### Exercise prompt:
The records sit below. Return every line in them that holds the word "through".
Supplied data START
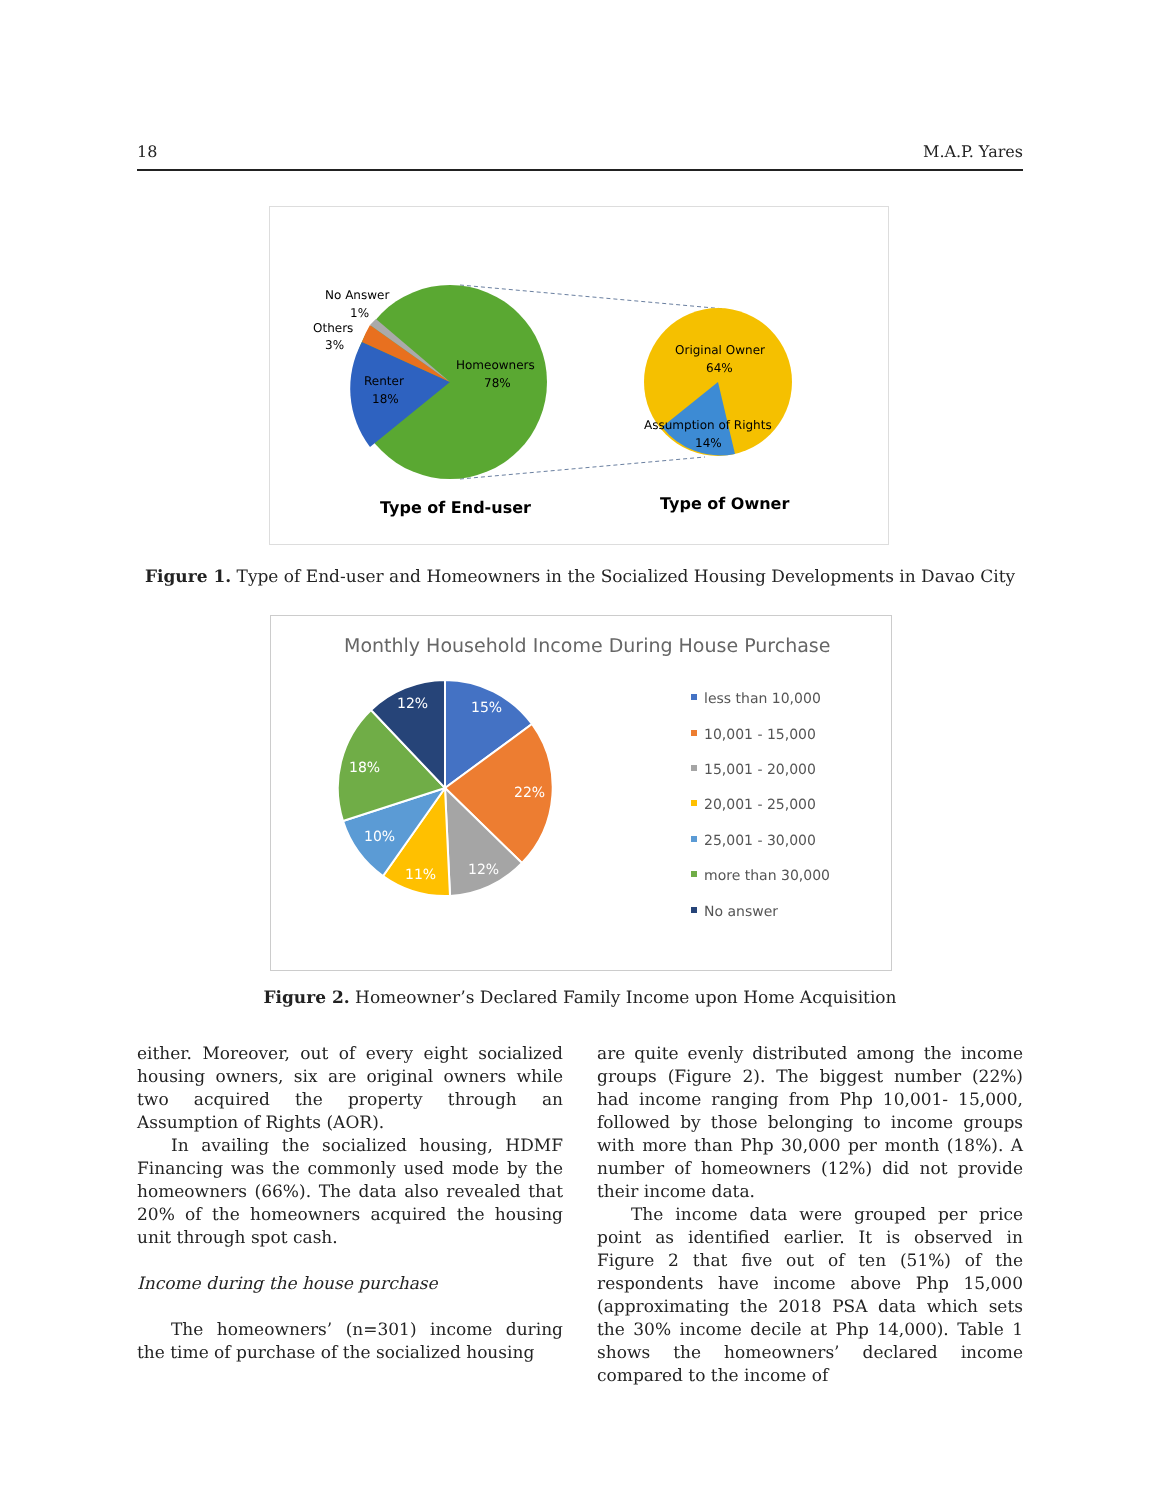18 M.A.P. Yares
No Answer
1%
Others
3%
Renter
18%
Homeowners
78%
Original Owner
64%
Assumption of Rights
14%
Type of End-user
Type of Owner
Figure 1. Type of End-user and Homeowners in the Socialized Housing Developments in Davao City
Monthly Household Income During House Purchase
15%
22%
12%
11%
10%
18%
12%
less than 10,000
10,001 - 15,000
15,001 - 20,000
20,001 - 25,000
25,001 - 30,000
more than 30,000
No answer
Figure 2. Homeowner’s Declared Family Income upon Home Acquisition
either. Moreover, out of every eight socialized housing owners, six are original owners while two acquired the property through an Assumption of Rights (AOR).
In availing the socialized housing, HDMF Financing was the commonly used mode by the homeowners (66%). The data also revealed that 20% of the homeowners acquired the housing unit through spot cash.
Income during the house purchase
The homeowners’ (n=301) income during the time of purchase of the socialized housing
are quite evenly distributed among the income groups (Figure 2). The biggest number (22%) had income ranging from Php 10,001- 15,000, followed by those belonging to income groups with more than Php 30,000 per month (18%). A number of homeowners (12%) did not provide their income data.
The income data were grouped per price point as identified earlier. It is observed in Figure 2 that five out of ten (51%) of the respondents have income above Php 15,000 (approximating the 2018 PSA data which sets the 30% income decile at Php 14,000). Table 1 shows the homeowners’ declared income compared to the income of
Supplied data END
Supplied data START
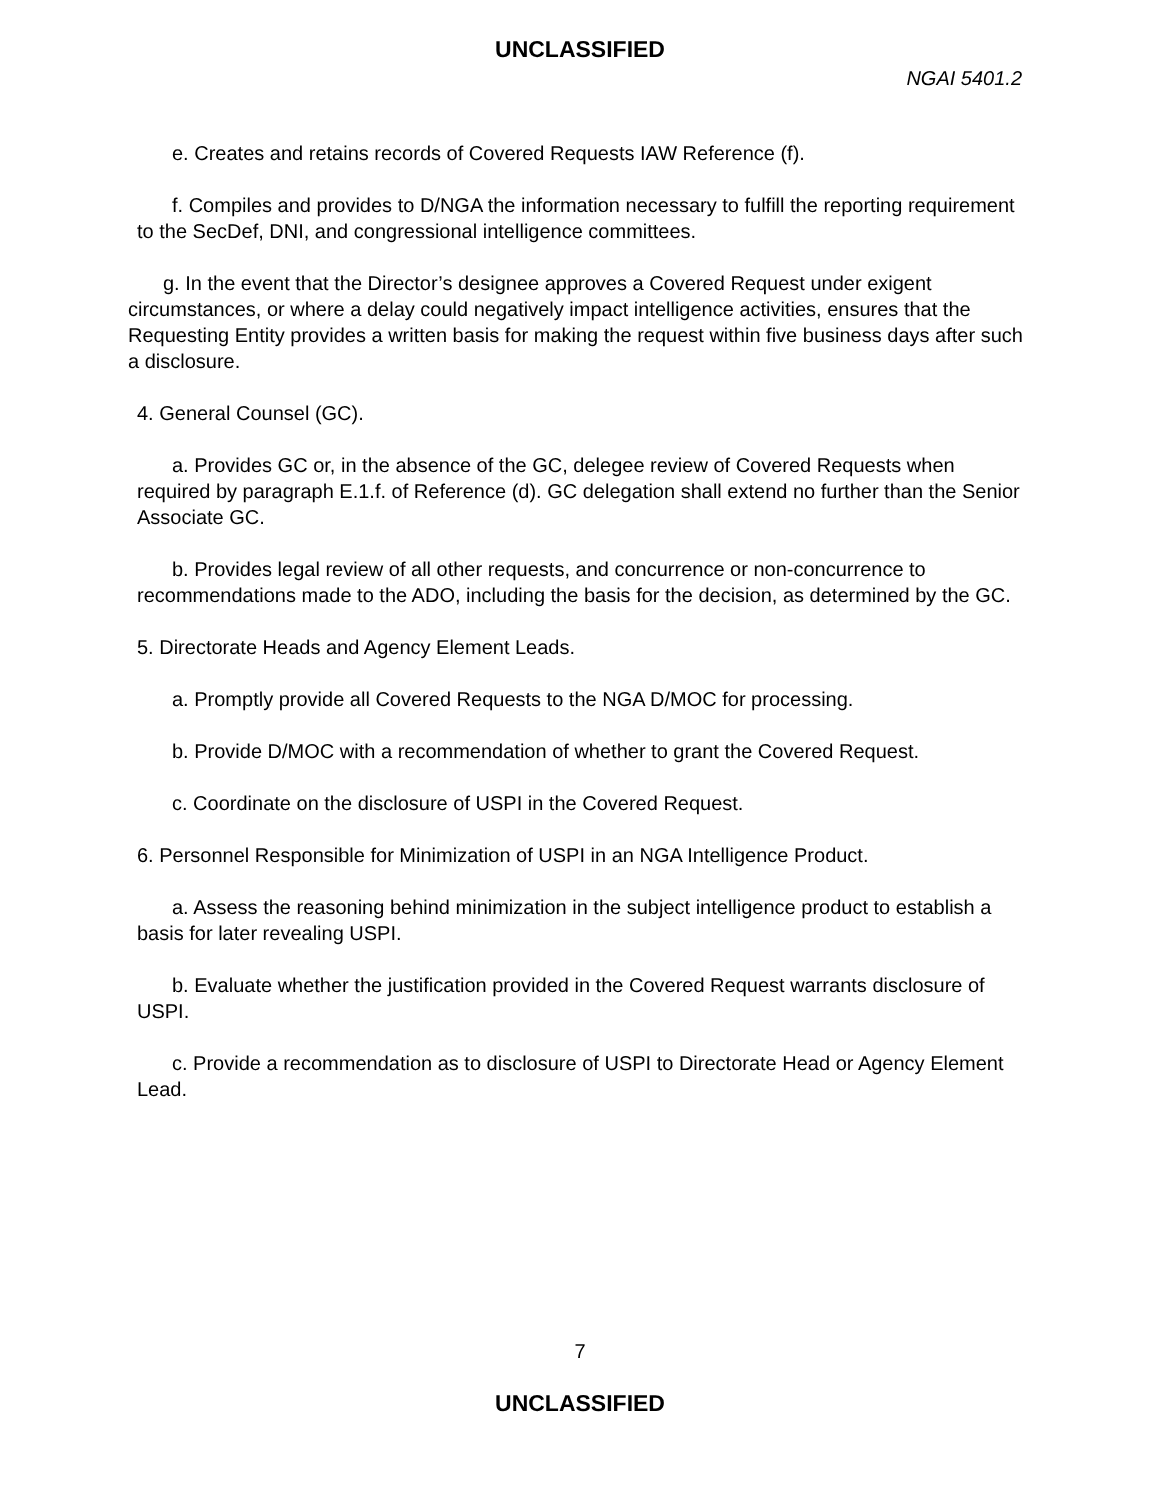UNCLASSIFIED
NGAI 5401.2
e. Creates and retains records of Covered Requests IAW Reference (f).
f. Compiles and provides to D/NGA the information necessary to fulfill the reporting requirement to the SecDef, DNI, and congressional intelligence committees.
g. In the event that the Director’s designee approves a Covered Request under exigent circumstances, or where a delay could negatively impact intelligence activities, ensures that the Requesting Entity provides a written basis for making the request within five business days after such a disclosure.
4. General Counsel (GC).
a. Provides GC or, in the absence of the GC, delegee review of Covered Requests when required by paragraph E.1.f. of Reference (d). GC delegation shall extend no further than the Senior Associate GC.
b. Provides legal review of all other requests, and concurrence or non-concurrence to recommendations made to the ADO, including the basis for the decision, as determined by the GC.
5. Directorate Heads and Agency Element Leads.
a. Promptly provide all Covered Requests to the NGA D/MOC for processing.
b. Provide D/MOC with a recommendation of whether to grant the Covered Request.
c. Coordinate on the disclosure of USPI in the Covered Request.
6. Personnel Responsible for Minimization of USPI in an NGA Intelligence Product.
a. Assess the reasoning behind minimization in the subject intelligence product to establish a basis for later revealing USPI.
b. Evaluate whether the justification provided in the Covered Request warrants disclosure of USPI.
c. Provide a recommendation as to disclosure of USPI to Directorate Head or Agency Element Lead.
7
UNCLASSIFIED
Supplied data END
Supplied data START
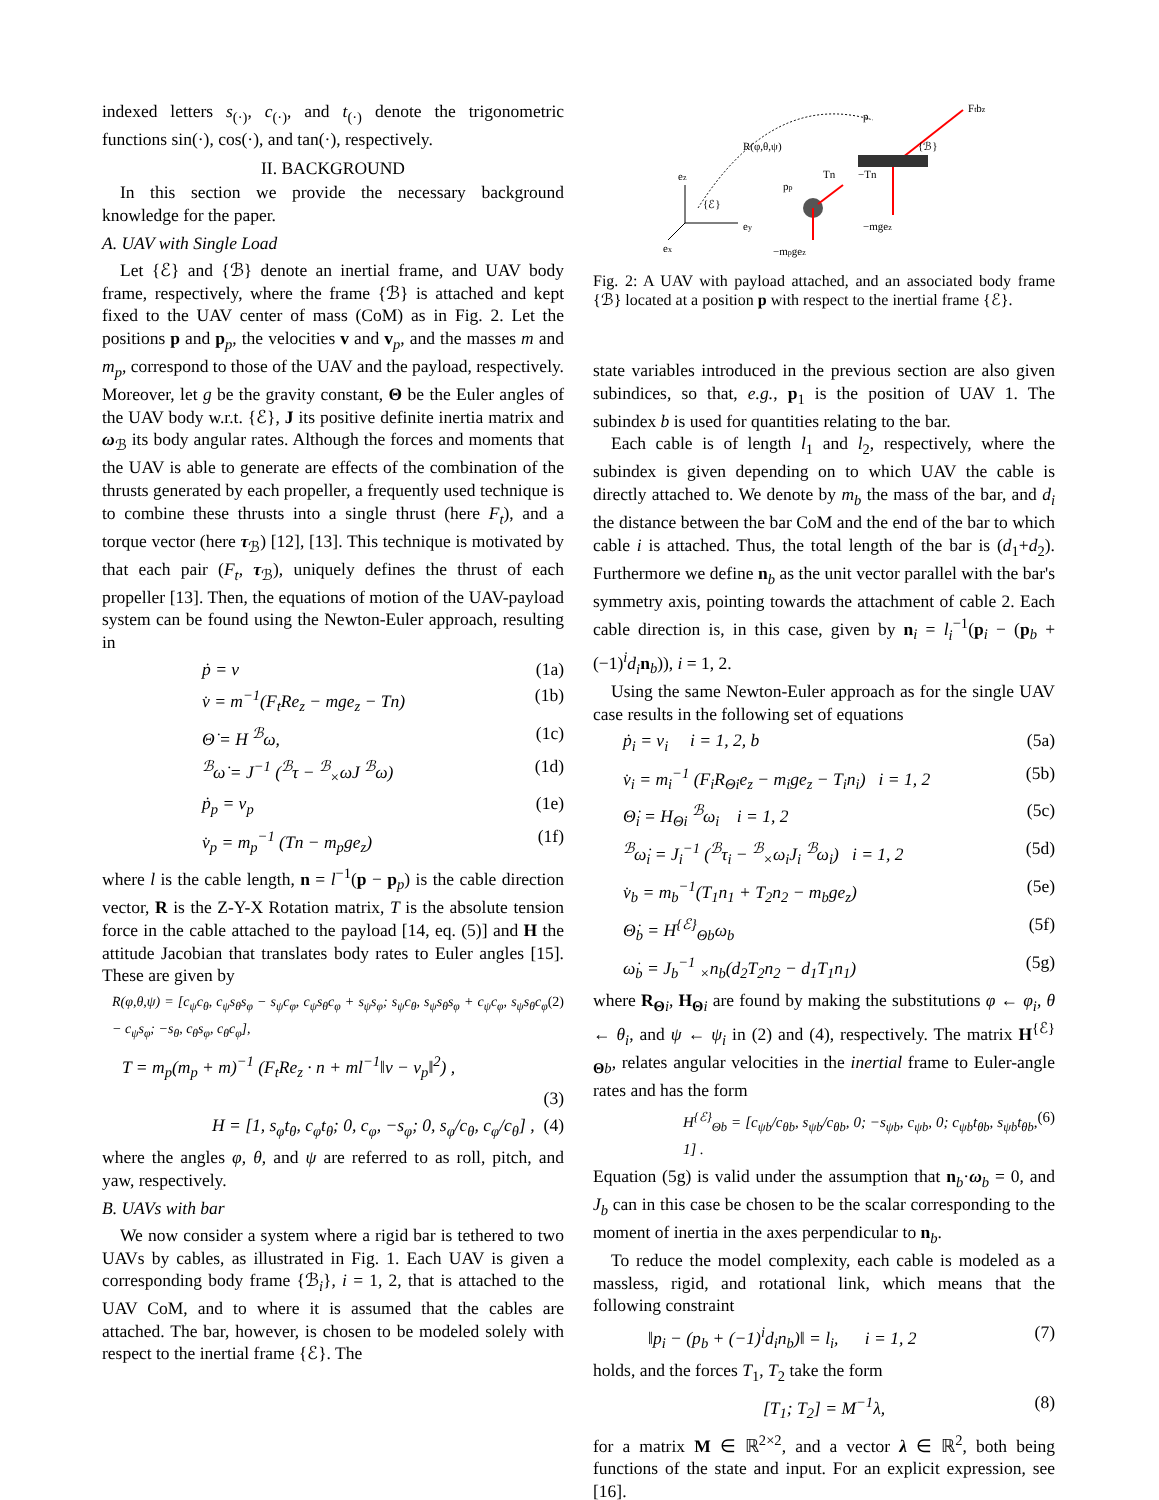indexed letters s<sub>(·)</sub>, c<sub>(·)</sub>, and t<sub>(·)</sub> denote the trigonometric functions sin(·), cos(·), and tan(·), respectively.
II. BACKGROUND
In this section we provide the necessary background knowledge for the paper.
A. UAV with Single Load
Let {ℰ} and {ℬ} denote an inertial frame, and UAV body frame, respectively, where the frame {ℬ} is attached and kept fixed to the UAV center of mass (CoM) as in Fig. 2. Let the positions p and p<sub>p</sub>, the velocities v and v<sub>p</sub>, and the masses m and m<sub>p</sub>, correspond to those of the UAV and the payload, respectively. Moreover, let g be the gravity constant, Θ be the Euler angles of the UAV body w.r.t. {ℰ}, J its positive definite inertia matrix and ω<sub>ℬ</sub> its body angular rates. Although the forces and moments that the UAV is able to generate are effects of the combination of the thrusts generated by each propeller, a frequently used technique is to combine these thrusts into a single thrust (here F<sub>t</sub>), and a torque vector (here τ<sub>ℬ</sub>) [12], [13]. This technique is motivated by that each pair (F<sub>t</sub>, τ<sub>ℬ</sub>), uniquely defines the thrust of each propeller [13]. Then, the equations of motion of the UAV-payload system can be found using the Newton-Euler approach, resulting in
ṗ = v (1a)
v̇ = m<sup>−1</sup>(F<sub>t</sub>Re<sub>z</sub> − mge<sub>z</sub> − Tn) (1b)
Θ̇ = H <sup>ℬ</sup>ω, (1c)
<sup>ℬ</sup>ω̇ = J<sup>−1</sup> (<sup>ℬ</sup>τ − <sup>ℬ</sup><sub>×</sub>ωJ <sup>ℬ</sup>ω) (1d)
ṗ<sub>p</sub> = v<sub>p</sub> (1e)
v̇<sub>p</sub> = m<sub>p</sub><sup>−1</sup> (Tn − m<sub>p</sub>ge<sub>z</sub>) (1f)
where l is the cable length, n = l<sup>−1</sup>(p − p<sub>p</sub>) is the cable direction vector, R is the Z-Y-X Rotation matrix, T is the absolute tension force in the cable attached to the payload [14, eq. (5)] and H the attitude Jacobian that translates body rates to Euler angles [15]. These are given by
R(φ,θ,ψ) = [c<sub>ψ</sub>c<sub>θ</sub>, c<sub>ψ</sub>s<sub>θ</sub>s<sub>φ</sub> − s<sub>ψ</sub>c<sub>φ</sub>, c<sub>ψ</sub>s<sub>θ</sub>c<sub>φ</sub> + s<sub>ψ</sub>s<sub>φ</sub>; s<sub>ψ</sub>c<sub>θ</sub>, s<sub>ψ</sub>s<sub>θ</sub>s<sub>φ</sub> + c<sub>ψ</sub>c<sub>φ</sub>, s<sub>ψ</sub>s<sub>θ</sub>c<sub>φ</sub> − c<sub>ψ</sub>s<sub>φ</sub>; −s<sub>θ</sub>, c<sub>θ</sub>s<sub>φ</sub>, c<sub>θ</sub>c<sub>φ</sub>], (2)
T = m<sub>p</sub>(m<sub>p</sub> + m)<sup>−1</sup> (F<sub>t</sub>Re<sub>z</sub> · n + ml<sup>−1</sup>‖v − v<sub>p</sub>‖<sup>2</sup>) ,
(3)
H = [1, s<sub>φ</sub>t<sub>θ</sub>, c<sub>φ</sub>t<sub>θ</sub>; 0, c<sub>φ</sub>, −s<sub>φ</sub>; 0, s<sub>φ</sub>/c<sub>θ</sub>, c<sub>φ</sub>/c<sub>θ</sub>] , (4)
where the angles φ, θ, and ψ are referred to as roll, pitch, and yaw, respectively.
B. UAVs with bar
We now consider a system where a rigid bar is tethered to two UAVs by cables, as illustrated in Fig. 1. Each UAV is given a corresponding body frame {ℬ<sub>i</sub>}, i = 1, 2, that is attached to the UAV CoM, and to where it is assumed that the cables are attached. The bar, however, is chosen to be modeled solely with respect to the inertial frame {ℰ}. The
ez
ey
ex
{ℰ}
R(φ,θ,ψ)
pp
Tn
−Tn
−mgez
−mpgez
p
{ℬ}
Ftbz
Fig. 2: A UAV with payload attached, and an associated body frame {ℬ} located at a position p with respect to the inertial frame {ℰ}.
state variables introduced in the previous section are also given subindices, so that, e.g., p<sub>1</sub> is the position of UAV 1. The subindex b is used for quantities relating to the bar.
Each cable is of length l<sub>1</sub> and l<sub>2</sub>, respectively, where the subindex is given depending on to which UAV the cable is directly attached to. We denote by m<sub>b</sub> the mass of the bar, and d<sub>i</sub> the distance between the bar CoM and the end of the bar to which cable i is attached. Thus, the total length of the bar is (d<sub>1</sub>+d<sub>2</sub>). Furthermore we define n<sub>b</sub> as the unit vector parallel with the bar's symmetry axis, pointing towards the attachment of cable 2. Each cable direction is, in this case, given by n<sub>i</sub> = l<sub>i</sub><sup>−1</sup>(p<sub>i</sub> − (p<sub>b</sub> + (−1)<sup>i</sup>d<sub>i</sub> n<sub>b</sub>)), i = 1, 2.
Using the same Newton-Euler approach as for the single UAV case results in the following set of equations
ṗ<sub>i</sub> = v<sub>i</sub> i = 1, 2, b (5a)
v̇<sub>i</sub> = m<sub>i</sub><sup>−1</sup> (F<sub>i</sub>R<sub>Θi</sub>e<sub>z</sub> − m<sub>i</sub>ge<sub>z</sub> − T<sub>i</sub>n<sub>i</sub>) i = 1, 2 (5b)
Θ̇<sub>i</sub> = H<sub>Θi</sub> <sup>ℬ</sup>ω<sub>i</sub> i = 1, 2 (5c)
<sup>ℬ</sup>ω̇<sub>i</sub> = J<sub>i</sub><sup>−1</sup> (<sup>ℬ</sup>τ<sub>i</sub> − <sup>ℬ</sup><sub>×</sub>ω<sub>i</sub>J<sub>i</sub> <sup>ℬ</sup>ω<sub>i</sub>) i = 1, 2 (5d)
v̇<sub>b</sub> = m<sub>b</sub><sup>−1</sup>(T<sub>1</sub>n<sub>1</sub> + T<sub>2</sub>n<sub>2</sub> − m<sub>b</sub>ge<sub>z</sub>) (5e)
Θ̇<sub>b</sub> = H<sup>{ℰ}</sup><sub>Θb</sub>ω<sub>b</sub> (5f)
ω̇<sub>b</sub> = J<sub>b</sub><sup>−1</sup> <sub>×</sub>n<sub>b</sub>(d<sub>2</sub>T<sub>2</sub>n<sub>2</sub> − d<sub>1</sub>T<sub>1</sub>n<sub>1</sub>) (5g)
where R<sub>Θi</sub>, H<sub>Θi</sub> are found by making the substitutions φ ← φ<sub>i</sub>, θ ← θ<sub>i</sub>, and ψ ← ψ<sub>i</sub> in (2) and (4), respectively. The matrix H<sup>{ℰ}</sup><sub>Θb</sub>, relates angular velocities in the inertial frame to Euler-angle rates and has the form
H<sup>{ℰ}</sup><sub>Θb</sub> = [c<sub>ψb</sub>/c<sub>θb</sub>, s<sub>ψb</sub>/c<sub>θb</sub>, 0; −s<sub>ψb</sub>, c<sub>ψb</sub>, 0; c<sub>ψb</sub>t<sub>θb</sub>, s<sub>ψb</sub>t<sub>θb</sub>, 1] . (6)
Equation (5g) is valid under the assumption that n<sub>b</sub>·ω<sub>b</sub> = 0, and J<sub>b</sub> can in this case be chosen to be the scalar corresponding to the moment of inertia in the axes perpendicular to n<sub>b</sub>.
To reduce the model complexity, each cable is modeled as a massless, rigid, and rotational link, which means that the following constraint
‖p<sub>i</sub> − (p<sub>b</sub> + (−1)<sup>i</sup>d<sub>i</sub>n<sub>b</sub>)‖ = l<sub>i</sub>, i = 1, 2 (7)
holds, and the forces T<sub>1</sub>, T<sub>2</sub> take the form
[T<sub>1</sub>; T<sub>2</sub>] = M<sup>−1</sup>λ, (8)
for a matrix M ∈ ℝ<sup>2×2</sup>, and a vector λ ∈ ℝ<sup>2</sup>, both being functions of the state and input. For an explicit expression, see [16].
Supplied data END
### Written solution:
either. Moreover, out of every eight socialized housing owners, six are original owners while two acquired the property through an Assumption of Rights (AOR).
In availing the socialized housing, HDMF Financing was the commonly used mode by the homeowners (66%). The data also revealed that 20% of the homeowners acquired the housing unit through spot cash.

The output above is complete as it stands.